Version information: V300R003C20SPC200
Storage model: OceanStor 6800V3
1. Collect and check storage event log, we can find a lot of events like below. And, we can simply find all the issue filesystem snapshots have a prefix like "Hyper_ndmp", which means the snapshot was created by NDMP function.
2018-01-02 14:20:22 0x200F001D0004 Event Informational -- None admin:10.178.17.237 failed to delete the file system snapshot (name Hyper_ndmp020171002233520, source file system Shares_IPTV_DR). Error code: 0x4000300e.
2018-01-02 14:20:22 0x200F001D0004 Event Informational -- None admin:10.178.17.237 failed to delete the file system snapshot (name Hyper_ndmp020171005050008, source file system Shares_IPTV_DR). Error code: 0x4000300e.
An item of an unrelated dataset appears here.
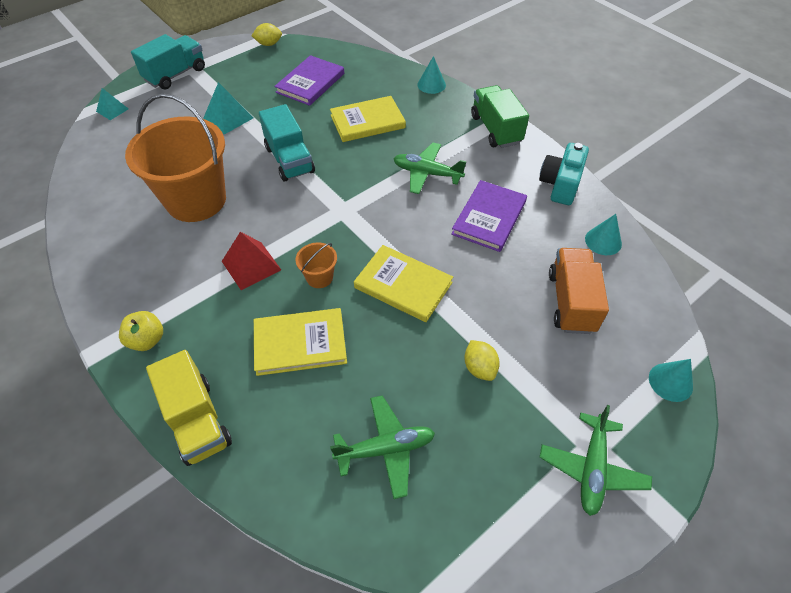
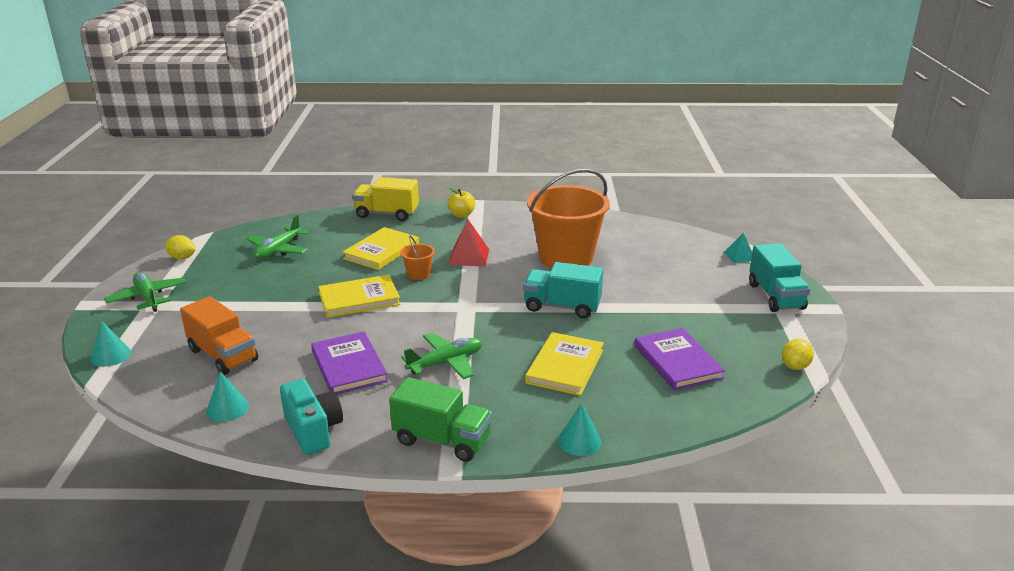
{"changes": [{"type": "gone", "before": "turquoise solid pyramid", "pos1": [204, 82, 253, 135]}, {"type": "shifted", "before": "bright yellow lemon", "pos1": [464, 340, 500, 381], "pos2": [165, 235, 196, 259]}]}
2. Normally, after customer enabled the NDMP backup function, storage need to create a snapshot for the filesystem before each backup, and the NDMP just backup data from the snapshot. During the next NDMP backup, storage will delete the old NDMP snapshot and create a new one. So, normally, there's only one NDMP snapshot remain in system for each filesystem. So, there should be a software issue which cause NDMP snapshot remain in system. Confirmed with R&D, it's new bug on storage.
Storage search the NDMP snapshot by the filesystem ID, and the filesystem ID is stored in string. So, the storage will match the filesystem ID by string.
Because of coding error, there’s a possibility to match the wrong filesystem ID. For example, if there’re two filesystem with ID 2 and 20, when storage need to delete NDMP snapshot for filesystem 2, it may match filesystem 20. And then search the corresponding snapshot with ID 20. Obviously, it can’t find the snapshot in snapshot list of filesystem 20. In this case, it can’t delete the snapshot for filesystem 2.
The problem will be fixed in V300R006C10SPC100.